Na verdade, não havia para onde correr no Céu Abaixo. O Jardim da Noite estava cercado por um vasto vazio por todos os lados — exceto por um, onde um mar de chamas divinas ardia na escuridão.
No entanto, Jet era uma Santa, e os Santos sempre podiam escapar atravessando a fronteira do reino para um mundo diferente.
O problema era que puxar sua âncora exigia tempo e concentração.
Jet tinha pouco tempo e não podia se dar ao luxo de se concentrar totalmente em sua âncora. Ainda assim, precisava conseguir, de alguma forma.
No momento em que uma pequena figura explodiu pelos portais arqueados do salão rúnico, muito acima, no topo do Pagode do Mastro Principal, ela disparou em corrida. Precisava ganhar mais tempo, e só havia uma maneira de fazer isso. De onde estava, apenas algumas centenas de metros a separavam da borda do Jardim da Noite, além da qual se estendia o vazio escuro — uma distância que um Santo podia percorrer num piscar de olhos. Quando pessoas tentaram bloquear seu caminho, Jet simplesmente se transformou em névoa e fluiu por entre elas, avançando em direção ao corrimão.

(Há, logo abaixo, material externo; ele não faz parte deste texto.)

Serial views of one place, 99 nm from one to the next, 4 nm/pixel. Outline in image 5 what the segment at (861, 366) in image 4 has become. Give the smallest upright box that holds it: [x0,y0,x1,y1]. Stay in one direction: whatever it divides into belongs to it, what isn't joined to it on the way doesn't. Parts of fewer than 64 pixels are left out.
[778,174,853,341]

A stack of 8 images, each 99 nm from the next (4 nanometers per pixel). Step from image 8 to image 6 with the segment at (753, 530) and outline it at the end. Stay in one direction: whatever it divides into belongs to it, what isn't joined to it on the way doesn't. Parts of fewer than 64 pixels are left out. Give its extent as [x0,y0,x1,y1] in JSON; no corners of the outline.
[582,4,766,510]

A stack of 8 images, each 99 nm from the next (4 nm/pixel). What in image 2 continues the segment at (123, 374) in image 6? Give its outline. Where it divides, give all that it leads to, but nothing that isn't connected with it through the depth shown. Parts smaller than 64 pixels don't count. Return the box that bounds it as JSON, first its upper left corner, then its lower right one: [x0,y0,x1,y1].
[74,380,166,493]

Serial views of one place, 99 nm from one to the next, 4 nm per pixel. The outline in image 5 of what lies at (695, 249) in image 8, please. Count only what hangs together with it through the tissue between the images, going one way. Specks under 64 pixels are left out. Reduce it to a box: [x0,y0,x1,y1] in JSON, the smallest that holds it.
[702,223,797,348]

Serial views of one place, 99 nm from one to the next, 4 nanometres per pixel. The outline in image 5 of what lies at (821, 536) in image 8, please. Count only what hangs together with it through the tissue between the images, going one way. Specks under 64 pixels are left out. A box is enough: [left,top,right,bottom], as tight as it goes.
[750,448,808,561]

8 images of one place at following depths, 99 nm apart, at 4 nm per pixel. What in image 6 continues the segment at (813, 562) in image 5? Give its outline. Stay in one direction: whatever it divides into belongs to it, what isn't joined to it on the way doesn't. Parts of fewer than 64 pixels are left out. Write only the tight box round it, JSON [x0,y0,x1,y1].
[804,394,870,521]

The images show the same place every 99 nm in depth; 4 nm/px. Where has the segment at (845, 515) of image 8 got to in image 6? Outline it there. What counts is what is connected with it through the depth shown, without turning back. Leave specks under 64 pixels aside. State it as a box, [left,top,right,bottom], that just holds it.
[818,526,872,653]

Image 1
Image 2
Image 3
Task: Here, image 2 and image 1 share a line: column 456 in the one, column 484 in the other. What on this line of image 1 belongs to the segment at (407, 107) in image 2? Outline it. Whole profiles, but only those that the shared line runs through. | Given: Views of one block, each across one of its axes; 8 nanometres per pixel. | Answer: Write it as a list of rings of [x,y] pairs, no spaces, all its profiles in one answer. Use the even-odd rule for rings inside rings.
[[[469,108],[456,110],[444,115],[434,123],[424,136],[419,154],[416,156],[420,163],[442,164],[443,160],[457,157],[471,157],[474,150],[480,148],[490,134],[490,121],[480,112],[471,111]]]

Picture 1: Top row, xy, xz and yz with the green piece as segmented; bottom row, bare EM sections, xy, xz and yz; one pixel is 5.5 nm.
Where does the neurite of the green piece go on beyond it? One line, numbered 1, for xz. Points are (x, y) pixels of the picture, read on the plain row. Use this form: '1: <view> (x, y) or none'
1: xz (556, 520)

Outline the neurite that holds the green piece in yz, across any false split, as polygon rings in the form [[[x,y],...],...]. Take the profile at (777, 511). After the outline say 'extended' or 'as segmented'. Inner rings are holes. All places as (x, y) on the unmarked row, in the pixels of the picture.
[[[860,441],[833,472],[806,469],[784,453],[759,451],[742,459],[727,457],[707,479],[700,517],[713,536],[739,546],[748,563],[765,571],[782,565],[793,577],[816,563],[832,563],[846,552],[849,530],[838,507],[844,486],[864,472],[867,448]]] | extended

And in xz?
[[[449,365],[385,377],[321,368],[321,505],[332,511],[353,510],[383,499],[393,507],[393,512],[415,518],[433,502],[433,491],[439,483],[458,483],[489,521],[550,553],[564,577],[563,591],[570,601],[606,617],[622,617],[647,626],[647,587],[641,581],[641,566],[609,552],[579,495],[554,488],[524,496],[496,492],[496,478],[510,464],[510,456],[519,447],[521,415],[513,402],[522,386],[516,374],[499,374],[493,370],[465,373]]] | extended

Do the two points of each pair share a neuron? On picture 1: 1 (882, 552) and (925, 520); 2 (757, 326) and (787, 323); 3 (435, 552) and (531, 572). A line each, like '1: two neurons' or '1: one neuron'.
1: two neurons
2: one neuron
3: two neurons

No entanto, de forma bizarra, levou vários segundos apenas para dar algumas dezenas de passos.
Jet praguejou.
‘Andarilho da Noite, velho pervertido!’
O lendário Santo estava distorcendo o espaço para aumentar a distância entre ela e o vazio escuro. Ele não podia detê-la completamente, mas podia desacelerá-la.
Em algum ponto acima dela, duas figuras voadoras mergulharam para fora do imponente pagode, seguindo a primeira — eram Tyris e Roan, sem dúvida.
Enquanto isso, atrás dela, Asterion pousou no convés do Jardim da Noite como um meteoro.
‘Droga.’
Jet despejou uma torrente rugidora de essência em seus músculos. Seu corpo morto era especial, pois podia absorver muito mais essência do que a carne dos vivos — assim, ela podia se mover mais rápido do que quase qualquer Santo, cruzando o convés como um relâmpago.
Mas não tão rápido quanto Asterion se movia ao lançar-se atrás dela. O Dreamspawn nem parecia correr; simplesmente desaparecia de um ponto e surgia no seguinte — num piscar de olhos, já estava sobre ela.
Foi então que o Jardim da Noite inclinou-se subitamente, desequilibrando Asterion e, ao mesmo tempo, impulsionando Jet em direção ao seu objetivo. Ela saltou sobre um canhão colossal que se erguia diante do corrimão, então se lançou no espaço vazio abaixo.
Uma flecha perfurou seu ombro no último instante, ferindo-a e fazendo-a sangrar.
Jet girou no ar enquanto caía, testemunhando pela última vez a visão radiante das incontáveis lanternas que iluminavam o Jardim da Noite.
‘Adeus, meu navio maravilhoso. Obrigada. Espero que nos encontremos novamente…’
Então, despencou nas profundezas do Céu Abaixo — e no brilho feroz do oceano de chamas que ardia sob ela.
‘Isso… vai doer.’
Observando duas figuras enormes — uma magnífica ave de rapina e um leão alado — mergulhando para alcançá-la, Jet concentrou-se em sua âncora.
Ela caiu, e caiu, e caiu… enquanto isso, o brilho ofuscante das chamas divinas se tornava cada vez mais intenso ao seu redor.
O calor foi sufocante a princípio.
Então, quando Jet atravessou a barreira invisível da égide do navio vivo, tornou-se letal. Sua armadura se incendiou, e uma dor terrível inundou sua mente.
As garras do enorme pássaro do trovão estavam a instantes de alcançá-la. Mas, no fim, não conseguiram.
Em chamas, Jet caiu no mar de fogo.
‘Eu me pergunto…’
Um momento depois, ela rolou sobre concreto frio em meio a uma nuvem de fumaça e colidiu contra uma parede rachada, destruindo-a por completo. Enquanto pedaços de concreto e poeira caíam sobre ela, Jet tossiu e soltou um gemido de dor.
‘…sou a primeira Santa a escapar de um Supremo?’
Não, pensando bem, Cassie também tinha escapado. Asterion parecia ter uma terrível falta de sorte para capturar Santos.
Jet, por outro lado, tinha tido bastante sorte. Ela tinha retornado ao mundo desperto.